From March to June in 1949 the Puget Sound area fishermen and IFAWA decide to oppose the packers offer for what they would pay for herring. [3] They never came to a full agreement on a price and only 125 out of 500 fishermen would contribute their services that year after a limited deal was reached in Alaska. [3] These holdouts would continue throughout the year, as disagreement between the parties came at every new fishing season. The biggest of these would be during the salmon runs.
During this time in 1949 there were two separate salmon fishing seasons, one from July to late September and another from October to November. [3] In June and July the salmon fishermen, tendermen, and canners all elected to vote down offers from the packers. [3] Bob Cummings, secretary of Local 3 of the IFAWA reported to the Seattle Times that the offer of 18 cents per pound for sockeye salmon and 8 cents for pink salmon from the Columbia Rivers Packers' Association was rejected; the fishermen wanted 30 cents, the same as the previous year, for sockeye and 16 cents for pinks, compared to 12 cents last year. [4] Also during July there was a tie-up, lasting 23 days, on the Columbia River and short strike by the Alaska Fishermen's Union, a member of the IFAWA, against the Alaskan Salmon Industry. [3]
The tie-ups and strikes carried over into the fall salmon runs in the Puget Sound area. The major strike came during October at 4 am on Wednesday October 5th, 1949 the IFAWA voted to go on strike against the packers, who were offering 8 cents per pound for dog salmon and 15 cents per pound for silvers, the IFAWA, according to Bob Cummings wanted 14 and 20 cents respectively. [5] The offer by the packers was a decrease of over 22% from the previous year and picket committees were formed in the cities of Seattle, Tacoma, Gig Harbor, Anacortes, Everett, and Bellingham. [3] This was the first time the IFAWA had chosen to go on an all out strike. [3]
It's estimated more than 2,000 workers participated in the strike. [6]
For the average wage earning fisherman the strike was difficult. The main point of the strike was for the average fishermen to earn a higher wage in the long-term, and they saw $50 fines for not participating in picket line duty. [3] The average fisherman in 1949 made only a few thousand of dollars a year and made most of those dollars during only certain parts of the year, so when the IFAWA chose to go on strike they either had to join or get evicted from the union. [3] Since the canneries were also a part of the IFAWA the fishermen with boats of their own could not even sell fish they caught during the strike because they were not running. [3] The strike carried on however.

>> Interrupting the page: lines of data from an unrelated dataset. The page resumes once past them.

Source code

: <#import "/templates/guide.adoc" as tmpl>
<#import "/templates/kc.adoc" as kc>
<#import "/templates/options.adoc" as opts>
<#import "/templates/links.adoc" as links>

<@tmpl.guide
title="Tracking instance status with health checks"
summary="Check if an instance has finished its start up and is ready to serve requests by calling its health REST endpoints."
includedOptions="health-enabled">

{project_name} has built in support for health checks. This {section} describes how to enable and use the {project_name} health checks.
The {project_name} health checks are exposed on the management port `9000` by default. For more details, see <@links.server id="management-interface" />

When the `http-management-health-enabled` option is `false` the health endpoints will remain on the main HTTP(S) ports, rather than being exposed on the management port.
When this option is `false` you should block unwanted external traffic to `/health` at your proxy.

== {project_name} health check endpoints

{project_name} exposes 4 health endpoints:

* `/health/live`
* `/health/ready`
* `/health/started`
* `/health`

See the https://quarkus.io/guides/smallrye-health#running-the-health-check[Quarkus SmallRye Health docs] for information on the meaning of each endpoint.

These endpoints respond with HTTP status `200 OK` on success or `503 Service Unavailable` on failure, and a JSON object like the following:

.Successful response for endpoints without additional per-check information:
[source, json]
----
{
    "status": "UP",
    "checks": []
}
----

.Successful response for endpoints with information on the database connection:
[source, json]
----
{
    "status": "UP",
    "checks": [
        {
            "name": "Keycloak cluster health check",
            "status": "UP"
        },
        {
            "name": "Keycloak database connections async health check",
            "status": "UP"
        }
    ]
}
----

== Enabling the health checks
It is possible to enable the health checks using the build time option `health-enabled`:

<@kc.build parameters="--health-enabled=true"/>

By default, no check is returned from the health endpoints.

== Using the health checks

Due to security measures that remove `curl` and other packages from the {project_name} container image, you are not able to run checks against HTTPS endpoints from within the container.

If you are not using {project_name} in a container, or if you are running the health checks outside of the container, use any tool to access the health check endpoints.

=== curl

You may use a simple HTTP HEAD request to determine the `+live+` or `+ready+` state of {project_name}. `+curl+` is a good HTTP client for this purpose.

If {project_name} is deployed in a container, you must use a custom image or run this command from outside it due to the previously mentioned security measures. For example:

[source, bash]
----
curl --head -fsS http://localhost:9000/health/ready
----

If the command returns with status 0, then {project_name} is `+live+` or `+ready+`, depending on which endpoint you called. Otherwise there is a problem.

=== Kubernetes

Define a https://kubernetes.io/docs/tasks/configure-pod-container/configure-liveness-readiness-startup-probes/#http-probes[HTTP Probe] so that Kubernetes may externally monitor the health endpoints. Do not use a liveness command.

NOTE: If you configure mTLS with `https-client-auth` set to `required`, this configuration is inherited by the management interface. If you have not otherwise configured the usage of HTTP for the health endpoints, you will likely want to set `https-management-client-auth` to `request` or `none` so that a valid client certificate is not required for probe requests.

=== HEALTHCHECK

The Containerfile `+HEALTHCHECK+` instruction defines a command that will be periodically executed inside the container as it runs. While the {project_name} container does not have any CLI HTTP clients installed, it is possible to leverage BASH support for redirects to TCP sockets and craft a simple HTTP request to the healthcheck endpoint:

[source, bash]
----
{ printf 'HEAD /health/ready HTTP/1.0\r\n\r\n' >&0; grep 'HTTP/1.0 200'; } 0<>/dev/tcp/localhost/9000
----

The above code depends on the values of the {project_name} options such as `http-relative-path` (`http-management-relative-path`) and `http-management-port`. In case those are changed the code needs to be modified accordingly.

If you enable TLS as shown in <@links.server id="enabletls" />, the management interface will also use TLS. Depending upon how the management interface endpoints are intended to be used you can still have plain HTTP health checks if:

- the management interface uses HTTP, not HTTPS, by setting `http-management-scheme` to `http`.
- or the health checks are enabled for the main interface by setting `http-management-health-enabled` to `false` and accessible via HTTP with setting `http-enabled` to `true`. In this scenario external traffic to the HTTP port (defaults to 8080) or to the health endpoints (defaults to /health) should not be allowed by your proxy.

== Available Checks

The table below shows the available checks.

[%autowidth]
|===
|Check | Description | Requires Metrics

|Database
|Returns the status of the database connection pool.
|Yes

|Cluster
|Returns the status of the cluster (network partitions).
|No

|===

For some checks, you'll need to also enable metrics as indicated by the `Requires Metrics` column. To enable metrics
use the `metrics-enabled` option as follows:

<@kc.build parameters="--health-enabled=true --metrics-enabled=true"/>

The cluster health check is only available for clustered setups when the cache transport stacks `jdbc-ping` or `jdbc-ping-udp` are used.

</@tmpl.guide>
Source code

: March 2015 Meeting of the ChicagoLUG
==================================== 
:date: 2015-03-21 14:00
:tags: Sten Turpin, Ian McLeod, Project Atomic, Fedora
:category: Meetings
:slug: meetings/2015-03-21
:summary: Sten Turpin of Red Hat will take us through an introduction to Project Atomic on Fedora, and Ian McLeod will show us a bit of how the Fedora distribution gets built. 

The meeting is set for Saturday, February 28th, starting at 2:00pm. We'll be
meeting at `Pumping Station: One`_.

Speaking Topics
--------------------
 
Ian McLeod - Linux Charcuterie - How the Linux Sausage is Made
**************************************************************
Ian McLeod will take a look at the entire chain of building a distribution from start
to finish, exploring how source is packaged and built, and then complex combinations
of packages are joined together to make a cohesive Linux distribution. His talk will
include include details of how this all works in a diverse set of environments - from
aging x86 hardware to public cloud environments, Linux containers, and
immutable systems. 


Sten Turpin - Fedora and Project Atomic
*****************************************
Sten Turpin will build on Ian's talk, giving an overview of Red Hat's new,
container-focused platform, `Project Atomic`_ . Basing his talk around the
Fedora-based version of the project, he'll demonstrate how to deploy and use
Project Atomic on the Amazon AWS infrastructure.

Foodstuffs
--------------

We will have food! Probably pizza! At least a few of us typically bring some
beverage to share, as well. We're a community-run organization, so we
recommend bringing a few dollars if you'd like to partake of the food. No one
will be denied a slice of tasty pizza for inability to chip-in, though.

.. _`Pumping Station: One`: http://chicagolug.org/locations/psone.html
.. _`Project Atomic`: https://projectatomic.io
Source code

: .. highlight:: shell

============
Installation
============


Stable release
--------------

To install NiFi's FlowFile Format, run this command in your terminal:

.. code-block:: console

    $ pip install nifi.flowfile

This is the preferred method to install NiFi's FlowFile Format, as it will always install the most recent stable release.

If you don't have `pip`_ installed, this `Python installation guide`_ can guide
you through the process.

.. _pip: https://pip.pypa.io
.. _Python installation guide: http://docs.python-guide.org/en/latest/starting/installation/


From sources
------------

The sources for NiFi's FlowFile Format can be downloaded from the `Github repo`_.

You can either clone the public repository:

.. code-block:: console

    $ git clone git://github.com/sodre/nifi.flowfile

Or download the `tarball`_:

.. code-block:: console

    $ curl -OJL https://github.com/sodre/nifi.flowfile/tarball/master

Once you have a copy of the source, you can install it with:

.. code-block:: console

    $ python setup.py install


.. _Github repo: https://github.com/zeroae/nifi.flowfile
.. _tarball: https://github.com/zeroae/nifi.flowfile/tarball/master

On October 12, Bob Cummings reported to the Seattle Times that the IFAWA had rejected another offer from the packers but they were open to negotiations. [7] There were many minor negotiations and disputes settled throughout October 1949, between packers and local fishermen of IFAWA in the Puget Sound but the strike carried on into the depths of fall. By the end of October and into late November, the end of the salmon runs, many of the major packers began to give in including the Whiz Fish Company, Washington Fish and Oyster Co., and Farwest. [3] A pact was reach on October 27 according to the Seattle Times via Bob Cummings, and less the one third of the normal fishing fleet was dispatched to fish for the rest of the fishing season that ended on November 20. [8]
Overall the strike of 1949 in the Pacific Northwest was a success for the fishermen. The Local 3, a part of the IFAWA, in the Puget Sound was at the height of its membership at the time but overall after the strike the union was low on resources and combined with the ILWU. [3] The imports of Canadian fishermen at this time were a big hit to the IFAWA and the packers now had more reasons to reject their offers in future years on prices for fish. [3] The IFAWA was all but disbanded by 1957 and hardly anything has been heard of them since. [1] The fishermen of the Puget Sound were fighting for a "living wage" and received it but it was lost in the wash with the combining of the ILWU and IFAWA, however the strike of 1949 deserves its place in history.